MOG Grows Fastest Among Facebook's On-Demand Music Apps
MOG Grows Fastest Among Facebook's On-Demand Music Apps

David Hyman, the CEO of subscription service Mog, says the company has not "actively" been shopping itself, contradicting a report on Tuesday by CNET that the company was struggling and has been seeking a buyer.

Speaking to Reuters, Hyman said the company is not yet profitable and is "always engaged in conversations with our shareholders about all possible options."

Acquisitions have been fairly uncommon because subscription services have been few. Rhapsody acquired Napster's U.S. operations from Best Buy in December and expanded into the U.K. and Germany earlier this year with the purchase of Napster International. Rhapsody grabbed subscribers through a 2008 strategic partnership with Yahoo! for which Rhapsody replaced the Yahoo! Music Unlimited subscription service.

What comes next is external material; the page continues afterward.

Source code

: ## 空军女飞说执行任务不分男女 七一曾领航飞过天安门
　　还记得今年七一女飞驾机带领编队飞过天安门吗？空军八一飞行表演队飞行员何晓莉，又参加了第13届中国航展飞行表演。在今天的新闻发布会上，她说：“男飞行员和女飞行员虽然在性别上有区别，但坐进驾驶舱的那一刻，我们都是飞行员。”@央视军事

Founded in 2005, Mog began as a collection of music blogs called the Mog Music Network that now spans 1,700 sites. Participating sites earn money through Mog's advertising network as well as affiliate fees earned by referring subscriptions to the subscription music service that launched in December 2009. For both ventures the company has raised $24.9 million from Menlo Ventures, Sony Music, Universal Music Group and others, according to deals tracked at CrunchBase.